Why do you want to serve on the Board of Directors for the RPFC?
I believe strongly in the cooperative movement and understand that it is not about an individual, a particular community, or even a singular business entity. Rather, the co-operative food movement is about fundamentally changing conventional business practices by making an alternative system and supply chain that is democratic, ethical, environmentally and economically sustainable and successful.
Having a unique background in food and business, I believe I am in a unique position to not only further the cooperative movement as a whole, but to serve the RPFC and the Rogers Park Community. I am keenly aware of the implications of the Food Justice Movement and wish to further ethical and egalitarian practices for the shared benefit of our community members.
What is your passion? How could we see that passion in action in your day-to-day life?
A few years ago I was asked this very question. I responded by stating that I was a “culinary artist,” that my passion was “food and cooking,” and “I derived great satisfaction by pleasing and doing something enjoyable for others”.
While this still holds true today, and that food and cooking are still significant aspects of my life, my passion and where I derive the most fulfillment in helping others so that they may attain their dreams.

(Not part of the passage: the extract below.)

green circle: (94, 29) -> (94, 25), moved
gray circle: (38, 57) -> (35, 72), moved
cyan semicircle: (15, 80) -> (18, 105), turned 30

Whether it be creating the ideal reception for a client, opening my home to a friend that wants to save-up to move to another city, assisting an acquaintance find a job, or working to grow a community small business, I am passionate about serving and doing things for others. It is my dream to help others realize theirs.
List some of the organizations, causes, initiatives, and groups of which you have been a part. How do you believe you involvement with these groups have prepared you to serve on the RPFC Board of Directors?
In addition to holding food-service leadership positions in some of the top restaurants and food-service business in the world, I have experience serving with various social causes including: GLBT Equal Rights, European Refugee Transition, Youth Homelessness, Food Security, and Food Justice. I am a member of Slow Food, American Culinary Federation, and was trained at the Culinary Institute of America.
Working with organizations with varying hierarchal structures and constituents with diverse needs has prepared me to work with a community based business such as the RPFC. Our community is rich with members that have a myriad of backgrounds, unique needs, and varied ideologies. As the RPFC is a foodservice business with a social mission, my experience has prepared me to work with our diverse community.
Describe an experience in which you worked on a team. What did you offer the team? How did you compromise for the team's benefit?
Workers in professional kitchens are members of the same team. The kitchen is dependent on each and every person doing their particular task and meeting a specific deadline every few minutes. Each component of each dish has a deadline which must be met. Further complicating matters is that some dishes have multiple components coming from different workers that must be timed precisely. When one part or person in the kitchen is not accomplishing these tasks there is a domino effect in which the entire kitchen becomes further and further behind until it breaks down. In kitchen jargon, we call this being “in the weeds”.
When someone is in the weeds in my kitchen I do not yell and push harder for them to do more and more. Rather, I roll up my sleeves and work right along next to them to make sure they get completely caught up.
Whenever you work as a team toward a specific goal, there will always be times in which you must roll up your sleeves and work along next to another so that everything can move forward. In starting a business there is just no time to sit back and tell someone they are not doing it correctly. There is only time to work along next to them and get it done together.
Briefly describe two or three possible ways you could handle the following situation. How you would ultimately act?
You've recently been elected to the RPFC Board. A close friend and local food producer privately asks you to help her business by having the Board publicly denounce the alleged unethical business practices of her closest competitor, whose products are already sold at RPFC. The business owner says she will deeply discount RPFC orders for her product for a year if you help her.
Scenario 1 (How I would ultimately act)
- I would thank my friend for her friendship and for bringing the alleged unethical business practices to my attention.
- I would remind her that as a cooperative, I don’t have the authority to unilaterally make decisions for the RPFC as to which businesses are ethical and not.
- I would then help her to understand the process in which the RPFC can review the practices of suppliers.
- I would invite her to make a motion and bring the alleged practices to The Board’s attention.
- I would ask The Board to contact the accused competitor and have them explain their practices.
- I would then recuse myself from making any decisions related to my friend or decisions that may affect her or a competitor’s business.
- I would wait for my friend and The Board to follow RPFC procedural processes on supplier review and acceptable business practices.
- I would accept the decision of The Board and RPFC
Possible Scenario 2 (How I would NOT act)
- I could thank her for bringing the alleged unethical business practices to my attention
- I could tell The Board that unethical practices goes against our values and that they must drop that supplier immediately
- If The Board did not agree, could resign in protest, I do not wish to be associated with businesses that support unethical producers.